Entries for tag "vulkan", ordered from most recent. Entry count: 37.
# Thoughts on graphics APIs and libraries
Thu
07
Feb 2019
Warning: This is a long rant. I’d like to share my personal thoughts and opinions on graphics APIs like Vulkan, Direct3D 12.
Some time ago I came up with a diagram showing how the graphics software technologies evolved over last decades – see my blog post “Lower-Level Graphics API - What Does It Mean?”. The new graphics APIs (Direct3D 12, Vulkan, Metal) are not only a clean start, so they abandon all the legacy garbage going back to ‘90s (like glVertex
), but they also take graphics programming to a new level. It is a lower level – they are more explicit, closer to the hardware, and better match how modern GPUs work. At least that’s the idea. It means simpler, more efficient, and less error-prone drivers. But they don’t make the game or engine programming simpler. Quite the opposite – more responsibilities are now moved to engine developers (e.g. memory management/allocation). Overall, it is commonly considered a good thing though, because the engine has higher-level knowledge of its use cases (e.g. which textures are critically important and which can be unloaded when GPU memory is full), so it can get better performance by doing it properly. All this is hidden in the engines anyway, so developers making their games don’t notice the difference.

Exercise instructions:
1. Answer these questions about the post on graphics APIs:
(a) What entry count does the listing for the tag report?
(b) Which three new graphics APIs are named in parentheses?
(c) What example is given of a responsibility now moved to engine developers?
2. Return word for word the portion of the post on graphics APIs that begins at the words "Entries for tag" and ends after the words "Vulkan, Direct3D 12.".
The rows come from a separate source and have no connection to the post on graphics APIs.

Data excerpts:
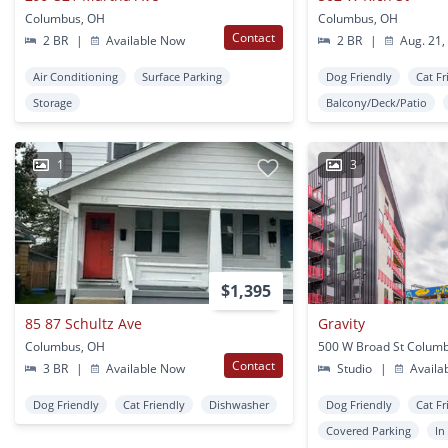
Columbus, OH
Columbus, OH
Contact
2 BR
|
Available Now
2 BR
|
Aug. 21,
Air Conditioning
Surface Parking
Dog Friendly
Cat Fr
Storage
Balcony/Deck/Patio
1
3
$1,395
85 87 Schultz Ave
Gravity
Columbus, OH
500 W Broad St Colum
Contact
3 BR
|
Available Now
Studio
|
Availa
Dog Friendly
Cat Friendly
Dishwasher
Dog Friendly
Cat Fr
Covered Parking
In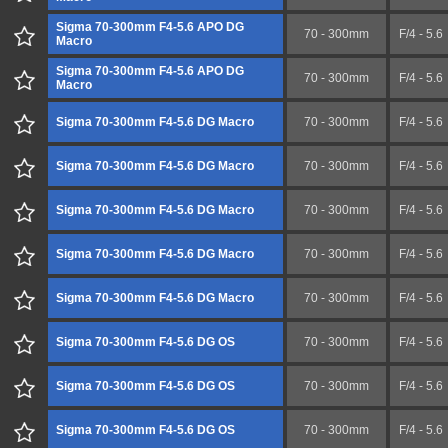
Sigma 70-300mm F4-5.6 APO DG
70 - 300mm
F/4 - 5.6
Macro
Sigma 70-300mm F4-5.6 APO DG
70 - 300mm
F/4 - 5.6
Macro
Sigma 70-300mm F4-5.6 DG Macro
70 - 300mm
F/4 - 5.6
Sigma 70-300mm F4-5.6 DG Macro
70 - 300mm
F/4 - 5.6
Sigma 70-300mm F4-5.6 DG Macro
70 - 300mm
F/4 - 5.6
Sigma 70-300mm F4-5.6 DG Macro
70 - 300mm
F/4 - 5.6
Sigma 70-300mm F4-5.6 DG Macro
70 - 300mm
F/4 - 5.6
Sigma 70-300mm F4-5.6 DG OS
70 - 300mm
F/4 - 5.6
Sigma 70-300mm F4-5.6 DG OS
70 - 300mm
F/4 - 5.6
Sigma 70-300mm F4-5.6 DG OS
70 - 300mm
F/4 - 5.6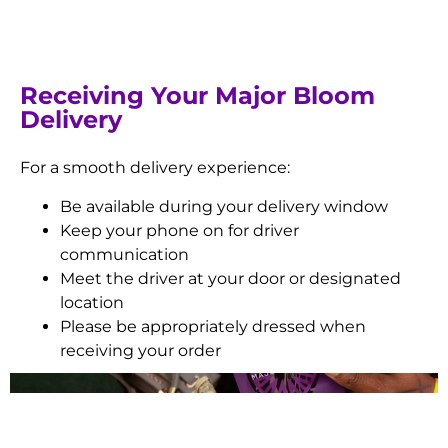
Receiving Your Major Bloom
Delivery
For a smooth delivery experience:
Be available during your delivery window
Keep your phone on for driver
communication
Meet the driver at your door or designated
location
Please be appropriately dressed when
receiving your order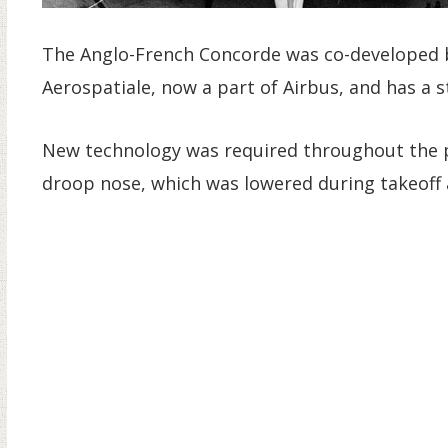
The Anglo-French Concorde was co-developed b
Aerospatiale, now a part of Airbus, and has a s
New technology was required throughout the pl
droop nose, which was lowered during takeoff a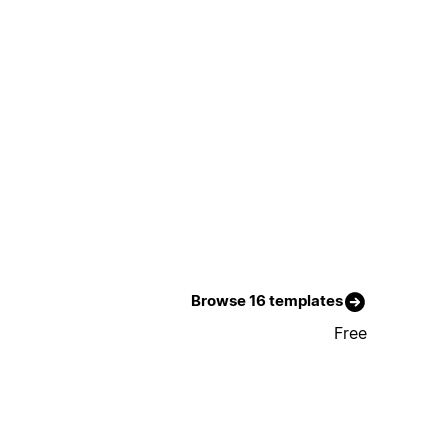
Browse 16 templates
Free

Solutions to each task:
1.
(a) 37
(b) Direct3D 12, Vulkan, and Metal
(c) Memory management/allocation

2.
Entries for tag "vulkan", ordered from most recent. Entry count: 37.
# Thoughts on graphics APIs and libraries
Thu
07
Feb 2019
Warning: This is a long rant. I’d like to share my personal thoughts and opinions on graphics APIs like Vulkan, Direct3D 12.